Molecular methods are becoming more useful when combined with epidemiologic analysis of infectious disease outbreak. To gain acceptance and be routinely applied in clinical situation the method must be easy to perform, rapid, reproducible and cost effective and should also provide additional information not obtained from traditional typing techniques [9]. The strength of typing depends on the discriminatory power of the methods used. There is currently no ’gold standard’ or definitive typing system available, and or even an authoratively validated collection of isolates against which a new method can be evaluated [10].

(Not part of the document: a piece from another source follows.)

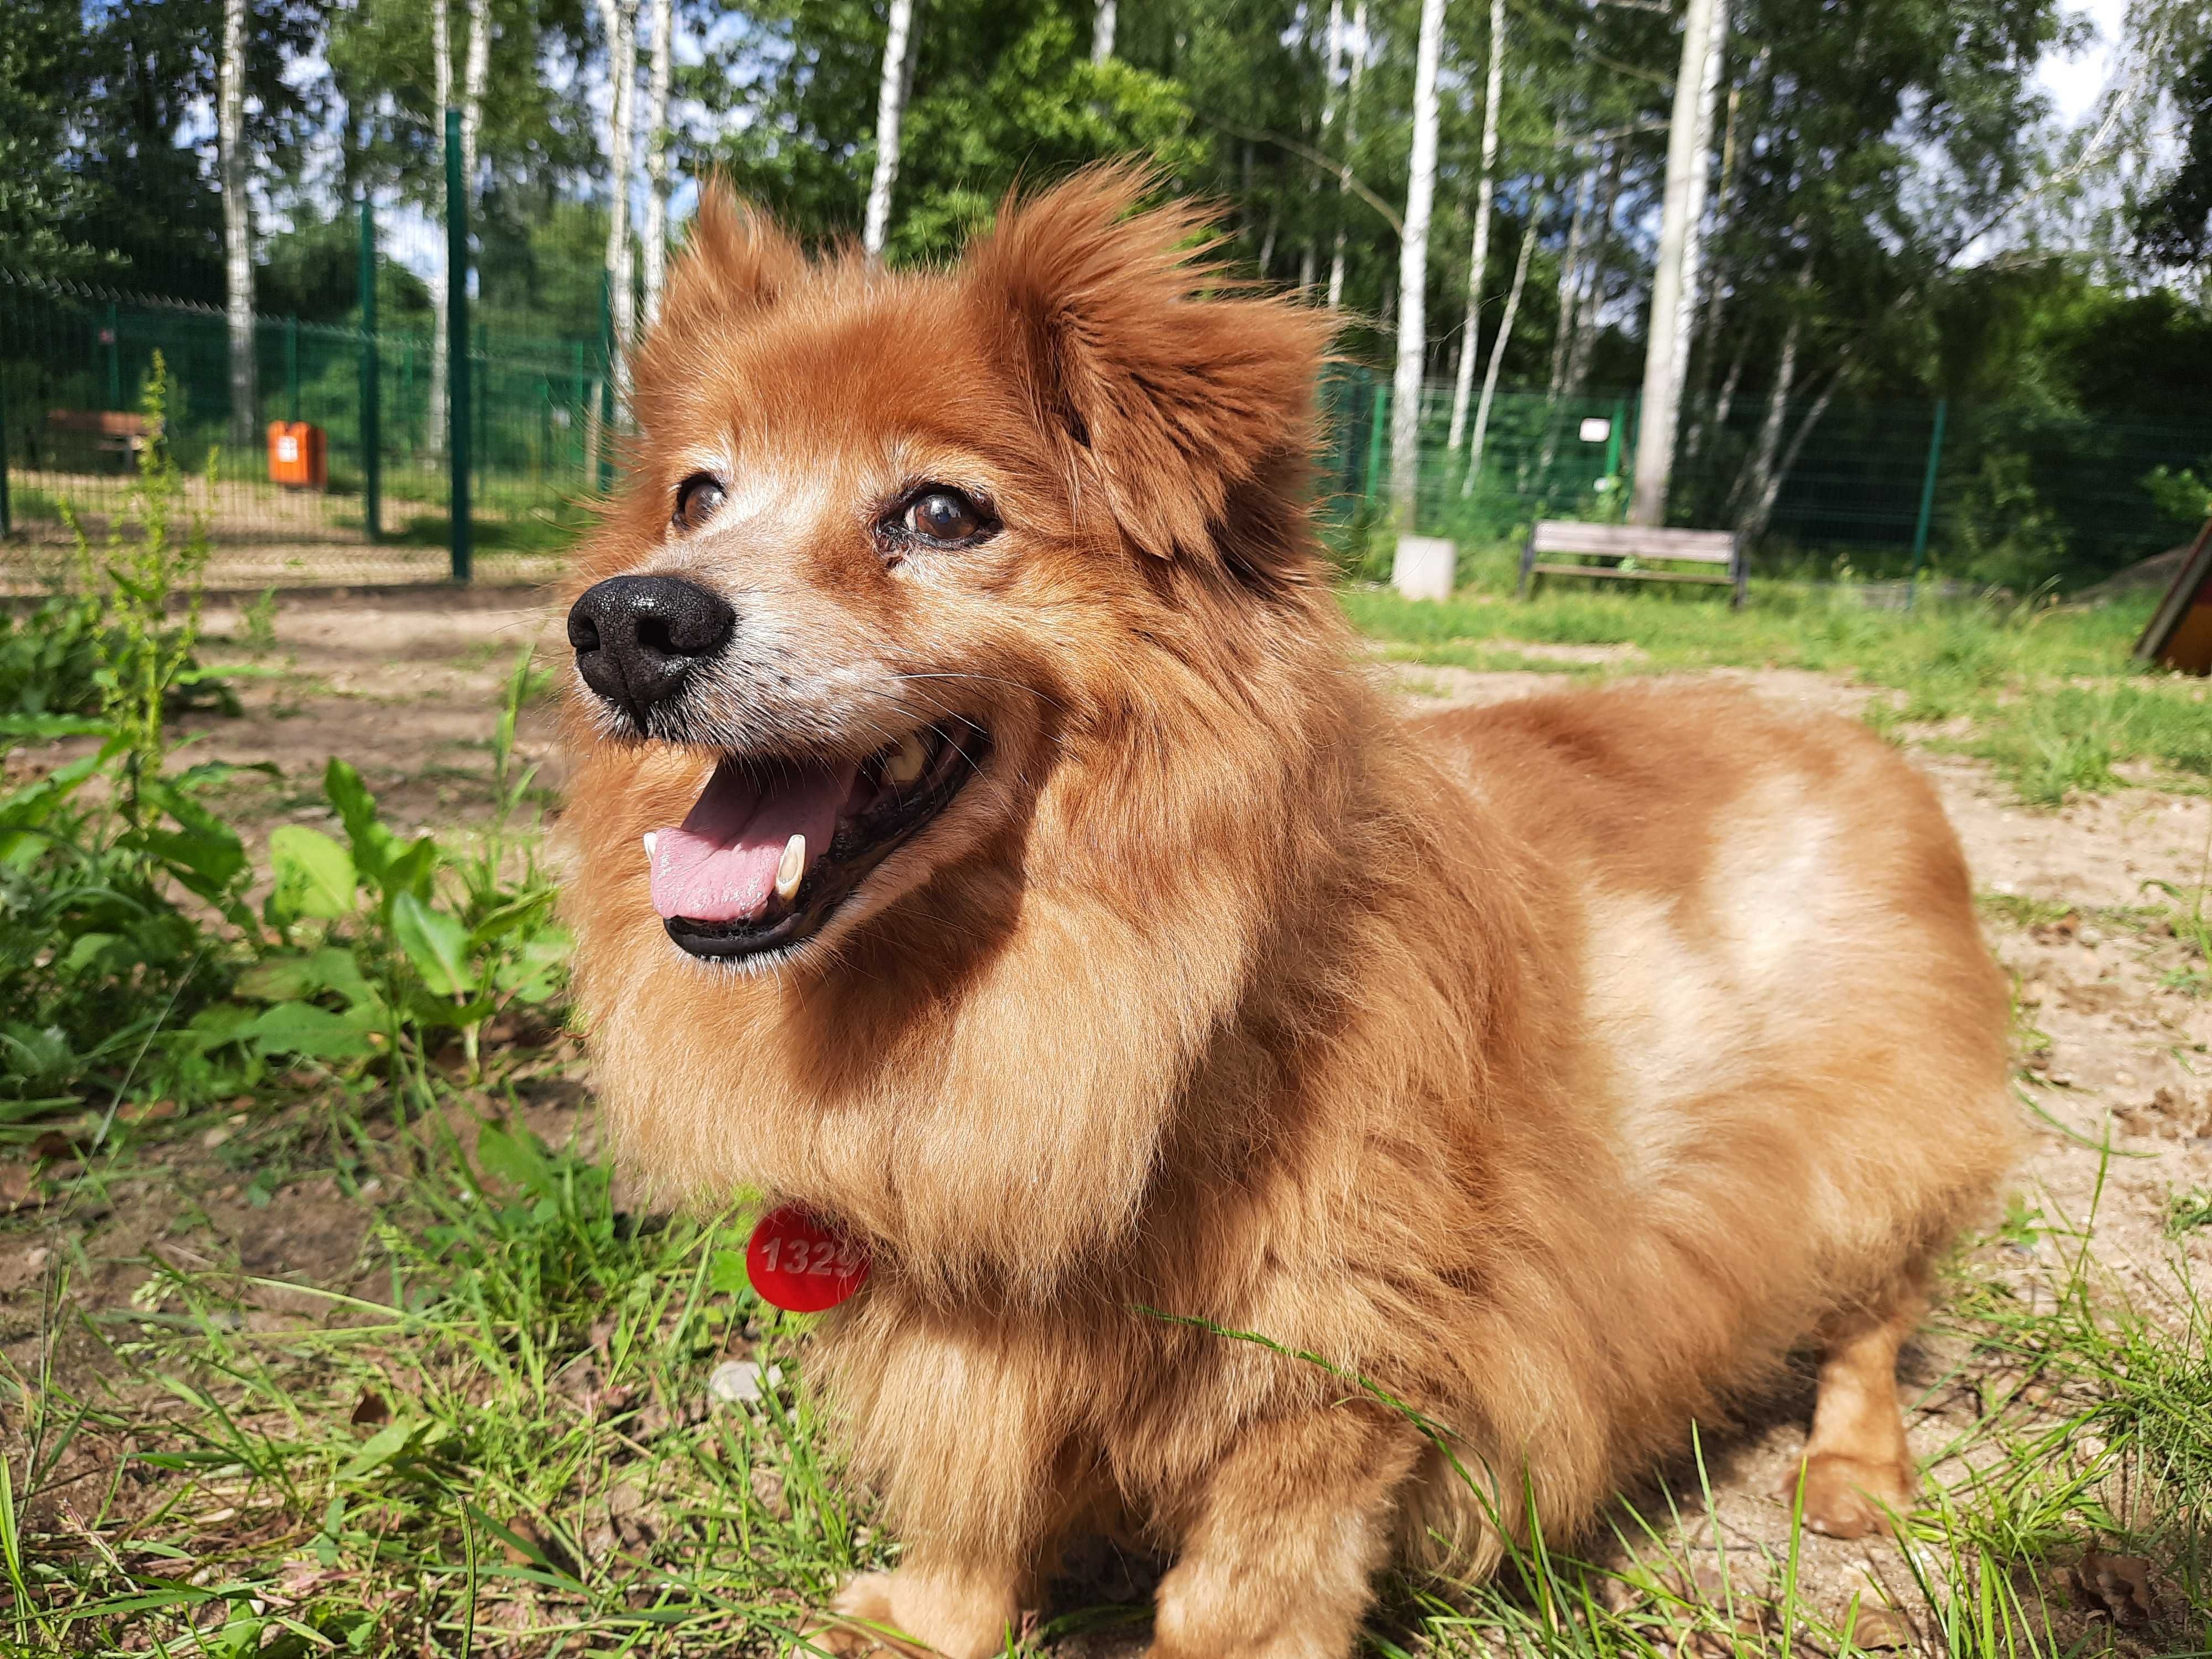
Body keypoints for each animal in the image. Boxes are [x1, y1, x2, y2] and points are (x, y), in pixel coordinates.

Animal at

Molecular methods available are a) Plasmid profile analysis(PPA) or Plasmid finger printing : The technique is convenient for use in diagnostic laboratory and require a minimum equipment and expense. Because many bacterial species harbour plasmids in frequently and because plasmids can be gained or lost, PPA may not be satisfactory for long term follow up studies [11]. b) Restriction Endonuclease Analysis (REA) relies on enzyme that recognizes unique plasmid or chromosomal DNA sequence and cleave the double stranded DNA at specific site within the targets [2]. Unlike PPA, small differences in bacterial strains with identical profiles can be detected with Restriction fragment length polymorphism RFLP profile produced by REA. The advantage of total DNA RFLP include universal applicability, high sensitivity and ease of performance [12]. c) Pulse field gel electrophesis (PFGE): Because some REA patterns were too large and indistinct when obtained with Agarose gel electrophoresis, PFGE was developed to provide clear pattern and better discriminatory power. PFGE appears to give the best results for investigating staphylococci, enterococci and P. aeruginosa [11]. d) DNA hybridization or genetic probing with Southern blotting is another method that uses a labelled DNA probe to reduce the number of visible fragments to a manageable number and thus produces a clearer finger printing of the organisms [5, 7]. e) Ribotyping Ribosomal RNA (rRNA) represents highly conserved nucleotide sequence and the probes produced based on rRNA are unique to species, genus and groups. Ribotyping with rDNA is the method of choice when evaluating Enterobacteriaceae. Pseudomonas capacia and Xanthoma maltophilia [11]. f) Polymerase chain Reaction (PCR): The most sensitive of all the typing methods is the repetitive cycling of three simple reactions in a semi-automated, self contained system capable of amplifying a single strand of DNA or RNA with 50 to over 2000 base pairs more than a million folds in only a few hours. With this tool hospital epidemiologist with laboratory help can rapidly diagnose an otherwise difficult to detect pathogen and thus initiate specific infection control measures promptly [13].

The rapid advancement of genotypic typing techniques in the last few years has helped in understanding the epidemiology of the various pathogens especially frequently encountered in the hospital acquired infection. If these techniques are made available to the hospitals at affordable cost, the agencies involved in prevention and control of hospital acquired infection can develop better prevention strategies.